Still, it would be shortsighted to consider the results a letdown. If anything, the strong average price per lot, even in the absence of last year's astronomical bids, demonstrates Napa Valley's enormous popularity. This year's final tally is even more impressive, considering the absence of last year's top two bidders, retired Cisco Systems executive Chase Bailey and longtime auction attendee B.A. "Red" Adams, from Louisiana -- who spent a combined total of $3.1 million at the 2000 auction.

The four-day event was officially kicked off on Thursday morning at Robert Mondavi Winery in Oakville, where casually attired attendees braved the scorching sun to snack on homemade sausages, raw oysters and grilled duck breast, washed down with an array of current Napa Valley wine releases.

The guests escaped the heat inside Mondavi's newly completed To Kalon winery, where producers offered a sneak peak at their upcoming wines, with 77 barrel samples, mostly from the 1999 vintage.

The tasting and dining picked up steam that evening and Friday afternoon at wineries throughout the valley, as participants enjoyed black-tie parties complete with live bands and dancing, or relaxing meals overlooking the vines.

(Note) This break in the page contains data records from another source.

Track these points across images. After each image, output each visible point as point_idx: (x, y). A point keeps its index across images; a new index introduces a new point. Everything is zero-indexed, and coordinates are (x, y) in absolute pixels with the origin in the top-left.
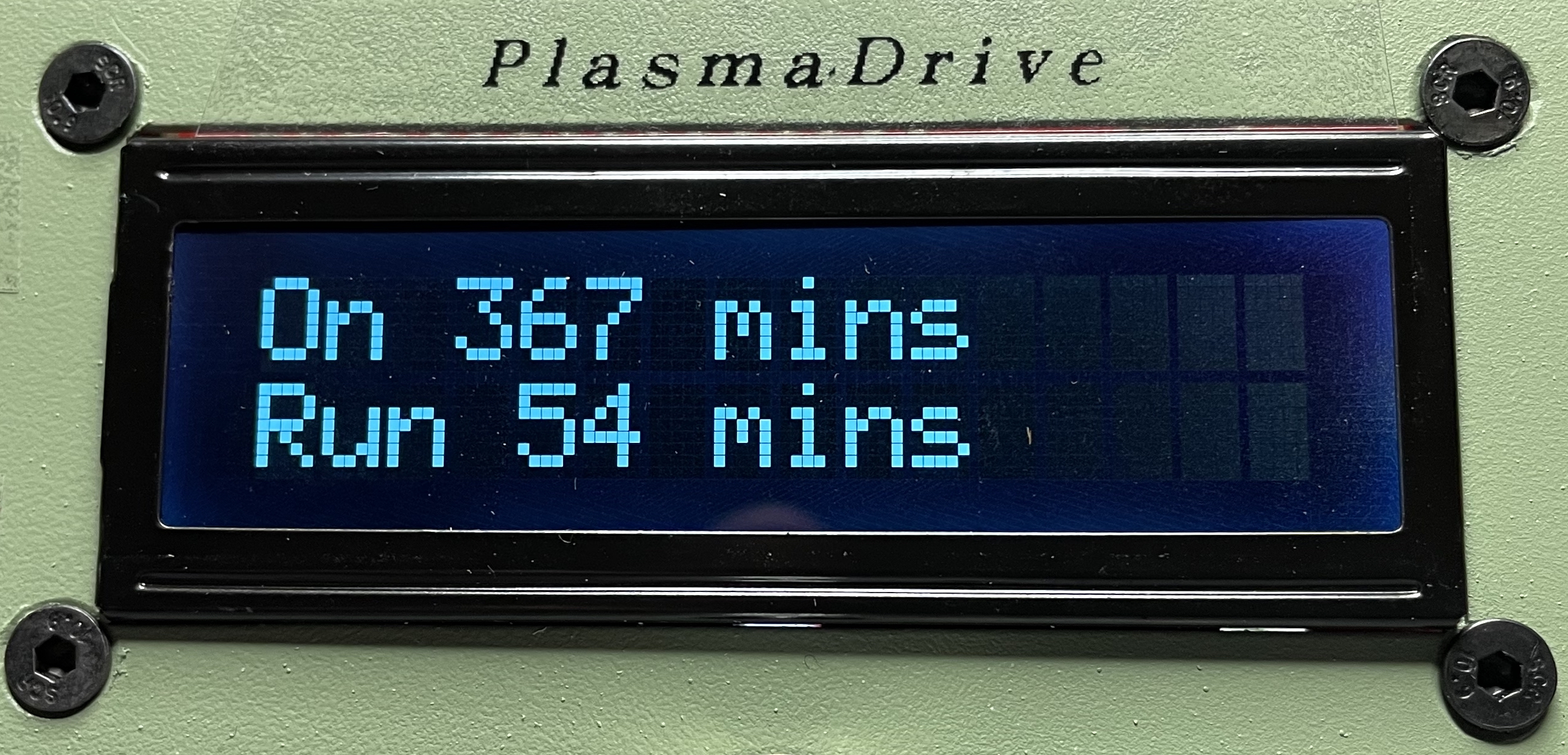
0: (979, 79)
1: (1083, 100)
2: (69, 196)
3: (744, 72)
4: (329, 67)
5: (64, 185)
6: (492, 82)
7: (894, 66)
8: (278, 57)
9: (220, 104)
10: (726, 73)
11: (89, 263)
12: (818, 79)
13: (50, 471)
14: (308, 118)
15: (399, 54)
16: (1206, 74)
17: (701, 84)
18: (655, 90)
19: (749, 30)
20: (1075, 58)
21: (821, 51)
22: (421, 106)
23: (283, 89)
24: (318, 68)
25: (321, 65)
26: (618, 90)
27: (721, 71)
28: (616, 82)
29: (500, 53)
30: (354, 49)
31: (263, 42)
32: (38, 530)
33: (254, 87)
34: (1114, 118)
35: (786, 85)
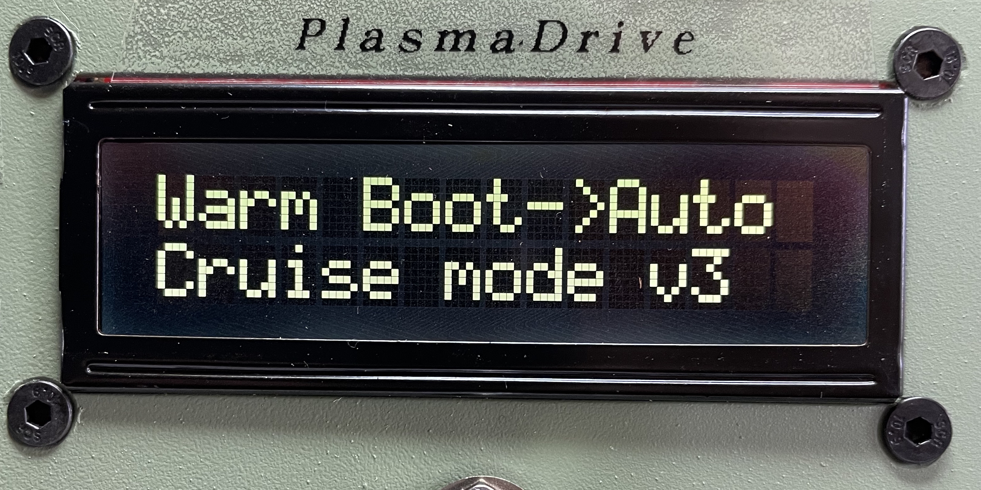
0: (615, 49)
1: (681, 65)
2: (32, 120)
3: (464, 43)
4: (196, 36)
5: (28, 113)
6: (301, 46)
7: (561, 40)
8: (163, 29)
9: (126, 60)
10: (453, 43)
11: (47, 164)
12: (512, 47)
13: (29, 298)
14: (183, 70)
15: (242, 27)
16: (759, 49)
17: (436, 50)
18: (407, 54)
19: (467, 15)
20: (676, 37)
21: (515, 30)
22: (256, 63)
23: (166, 50)
24: (188, 36)
25: (191, 35)
26: (383, 53)
27: (449, 41)
28: (382, 48)
29: (306, 27)
30: (212, 24)
31: (153, 19)
32: (25, 335)
33: (147, 48)
34: (700, 77)
35: (491, 51)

While the focus was on celebrating all that Napa Valley has to offer in the way of fine food and wine, there was a larger purpose behind it all. Proceeds from the auction, which is organized by the Napa Valley Vintners Association, will go to benefit a variety of health care, youth and housing organizations throughout the area. So far, the event has donated nearly $19 million since 1981.

After the last bid, Robert Mondavi thanked the area's vintners and bidders for their generosity, saying, "This event is one reason that Napa Valley is now recognized to produce wines that match the best in the world."